BRIEF: Where an entry contains a picture, omit the picture and repeat the rest exactly.

(Saved entries)
.....
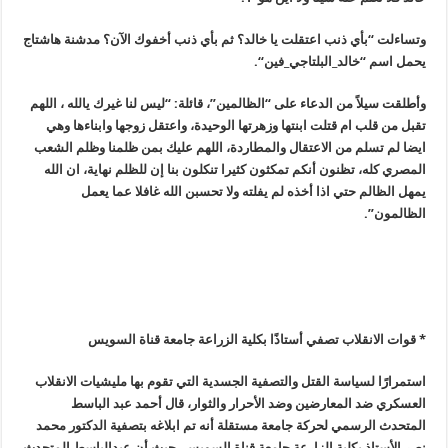
وتساءلت “بأي ذنب اعتقلت يا خالد؟ ثم بأي ذنب أخفوك الآن؟ مدشنة هاشتاج
يحمل اسم “‏خالد_البلتاجي_فين
“.
وأطلقت سيلاً من الدعاء على “الظالمين”، قائلة: “ليس لنا غيرك يالله ، اللهم
تقبل من قلب ام قتلت ابنتها وزهرتها الوحيدة، واعتقل زوجها وابناءها وهي
ايضا لم تسلم من الاعتقال والمطاردة، اللهم عليك بمن ظلمنا وظلم الشعب
المصري كله، تظنون أنكم تمكثون كثيرا تنكلون بنا إن للظلم نهاية، ان الله
يمهل الظالم حتي اذا أخذه لم يفلته ولا تحسبن الله غافلا عما يعمل
الظالمون”.
* قوات الانقلاب تصفي أستاذًا بكلية الزراعة جامعة قناة السويس
استمرارًا لسياسة القتل والتصفية الجسدية التي تقوم بها مليشيات الانقلاب
العسكري ضد المعارضين وضد الأحرار والثوار، قال أحمد عبد الباسط
المتحدث الرسمي لحركة جامعة مستقلة أنه تم ابلاغه بتصفية الدكتور محمد
نصر الأستاذ بكلية الزارعة جامعة قناة السويس، حيث أن عبدالباسط المتحدث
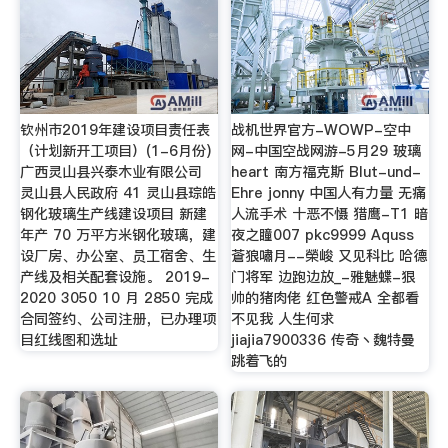
钦州市2019年建设项目责任表
战机世界官方-WOWP-空中
（计划新开工项目）(1-6月份)
网-中国空战网游-5月29 玻璃
广西灵山县兴泰木业有限公司
heart 南方福克斯 Blut-und-
灵山县人民政府 41 灵山县琮皓
Ehre jonny 中国人有力量 无痛
钢化玻璃生产线建设项目 新建
人流手术 十恶不慑 猎鹰-T1 暗
年产 70 万平方米钢化玻璃，建
夜之瞳007 pkc9999 Aquss
设厂房、办公室、员工宿舍、生
蒼狼嘯月--榮峻 又见科比 哈德
产线及相关配套设施。 2019-
门将军 边跑边放_-雅魅蝶-狠
2020 3050 10 月 2850 完成
帅的猪肉佬 红色警戒A 全都看
合同签约、公司注册，已办理项
不见我 人生何求
目红线图和选址
jiajia7900336 传奇丶魏特曼
跳着飞的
.....
RESULT FOR THIS EXERCISE:
وتساءلت “بأي ذنب اعتقلت يا خالد؟ ثم بأي ذنب أخفوك الآن؟ مدشنة هاشتاج
يحمل اسم “‏خالد_البلتاجي_فين
“.
وأطلقت سيلاً من الدعاء على “الظالمين”، قائلة: “ليس لنا غيرك يالله ، اللهم
تقبل من قلب ام قتلت ابنتها وزهرتها الوحيدة، واعتقل زوجها وابناءها وهي
ايضا لم تسلم من الاعتقال والمطاردة، اللهم عليك بمن ظلمنا وظلم الشعب
المصري كله، تظنون أنكم تمكثون كثيرا تنكلون بنا إن للظلم نهاية، ان الله
يمهل الظالم حتي اذا أخذه لم يفلته ولا تحسبن الله غافلا عما يعمل
الظالمون”.
* قوات الانقلاب تصفي أستاذًا بكلية الزراعة جامعة قناة السويس
استمرارًا لسياسة القتل والتصفية الجسدية التي تقوم بها مليشيات الانقلاب
العسكري ضد المعارضين وضد الأحرار والثوار، قال أحمد عبد الباسط
المتحدث الرسمي لحركة جامعة مستقلة أنه تم ابلاغه بتصفية الدكتور محمد
نصر الأستاذ بكلية الزارعة جامعة قناة السويس، حيث أن عبدالباسط المتحدث
钦州市2019年建设项目责任表
战机世界官方-WOWP-空中
（计划新开工项目）(1-6月份)
网-中国空战网游-5月29 玻璃
广西灵山县兴泰木业有限公司
heart 南方福克斯 Blut-und-
灵山县人民政府 41 灵山县琮皓
Ehre jonny 中国人有力量 无痛
钢化玻璃生产线建设项目 新建
人流手术 十恶不慑 猎鹰-T1 暗
年产 70 万平方米钢化玻璃，建
夜之瞳007 pkc9999 Aquss
设厂房、办公室、员工宿舍、生
蒼狼嘯月--榮峻 又见科比 哈德
产线及相关配套设施。 2019-
门将军 边跑边放_-雅魅蝶-狠
2020 3050 10 月 2850 完成
帅的猪肉佬 红色警戒A 全都看
合同签约、公司注册，已办理项
不见我 人生何求
目红线图和选址
jiajia7900336 传奇丶魏特曼
跳着飞的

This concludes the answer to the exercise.